Snocciolato il decalogo da The Punisher, si passa all’equipaggiamento da indossare. L. mostra a favor di videocamera un gilet tattico mimetico, simile a un giubbotto antiproiettile, da rinforzare all’occorrenza con una piastra e un tappetino di gommapiuma: “Se vi arriva una coltellata, fidatevi che non vi arriva nel cuore ma vi arriva dentro la piastra e si ferma lì”. Avvertenza da tenere sempre a mente: “Non lo dovete mai usare scoperto, ma sempre sotto la giacca o la felpa, altrimenti le forze dell’ordine vi possono chiedere “Perché andate in giro con questi corpetti militari?””. Già. “Per quanto riguarda bodycam e walkie talkie, ve li forniremo noi”, chiude l’argomento F. Un ragazzo con nickname Dux chiede qualche informazione in più. Un altro mostra i volantini che ha stampato “per spiegare bene quello che facciamo, altrimenti tempo zero diventiamo un movimento neo nazista”.

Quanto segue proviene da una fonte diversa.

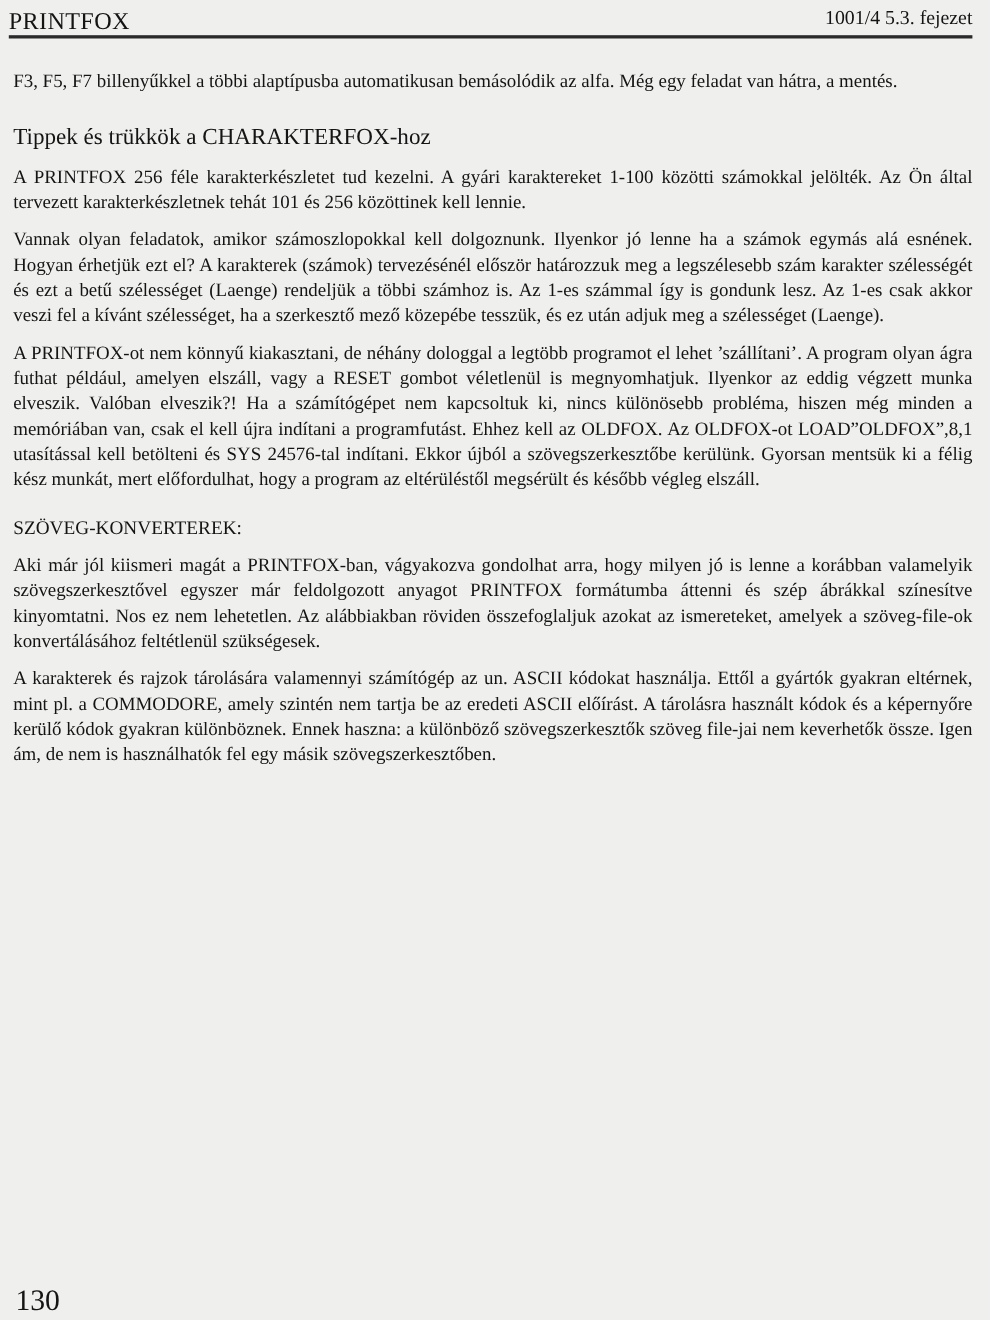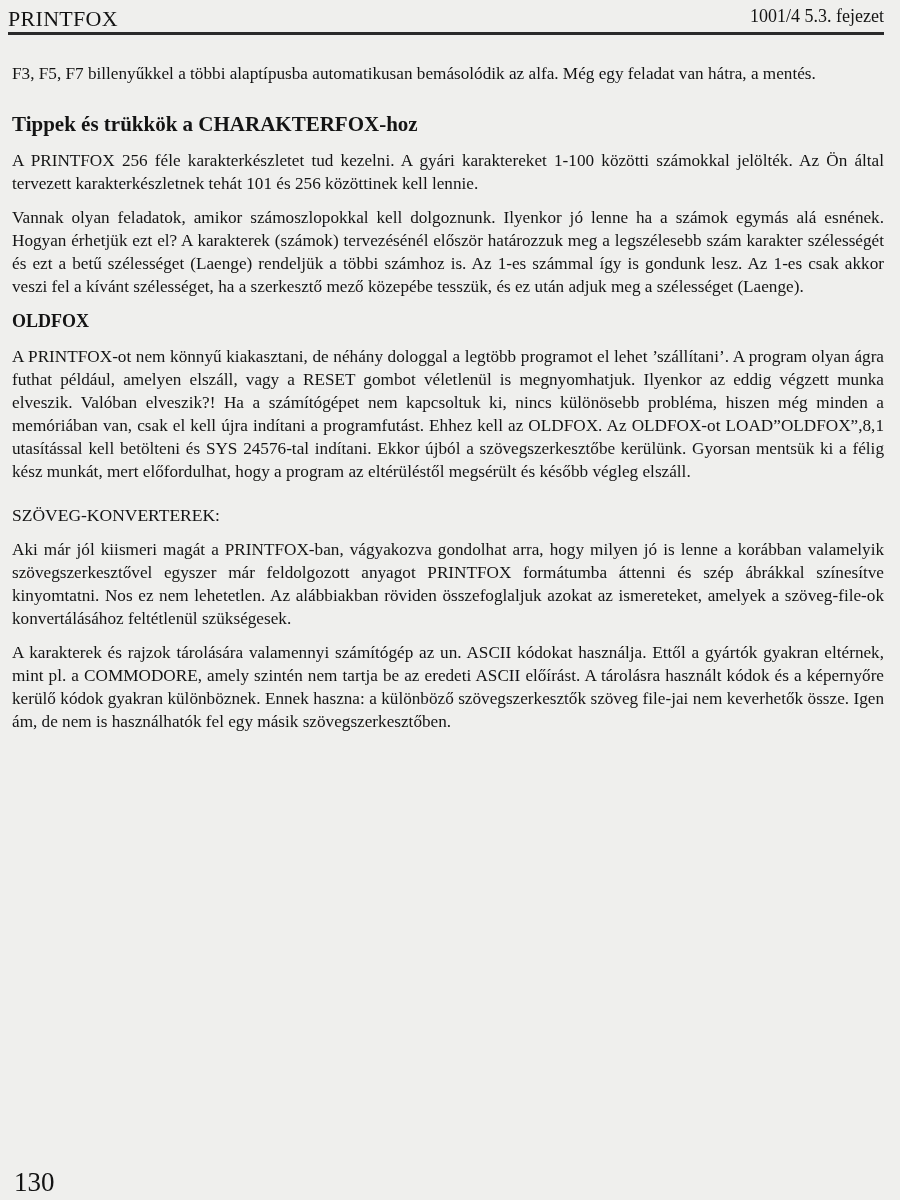"Tippek és trükkök a CHARAKTERFOX-hoz" h2.section { font-weight: bold -> normal }
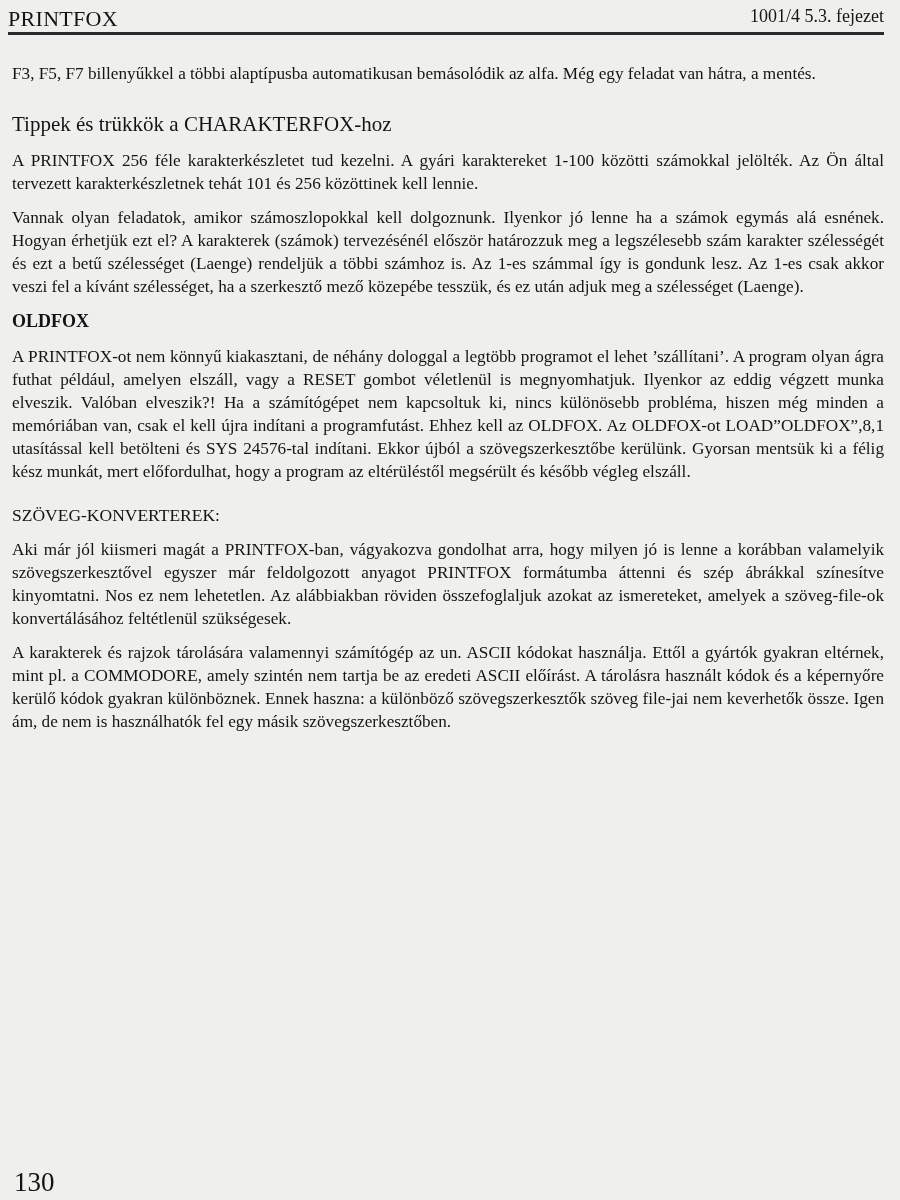"OLDFOX" h3.sub { html: <h3>OLDFOX</h3> -> none }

F. taglia corto: “Ci hanno già provato, tranquillo”. Poi va al sodo: “Adesso vorrei capire una cosa: iniziamo seriamente a vedere chi c’è e chi non c’è. Chi non c’è deve uscire dal gruppo, chi non vuole partecipare a questo progetto deve uscire dal gruppo. Appena potete, mandate a un messaggio a L. con le vostre generalità. Scrivete in privato il recapito telefonico ed esprimete la volontà di far parte o meno del gruppo. Chi non se la sente, chi ha paura, chi pensa che non sia il gruppo adatto a lui, se ne può liberamente andare senza problemi. Noi non tratteniamo nessuno, ma siamo determinati a fare un certo lavoro sul territorio. E sarà fatto”. A meno che qualcuno non li fermi prima.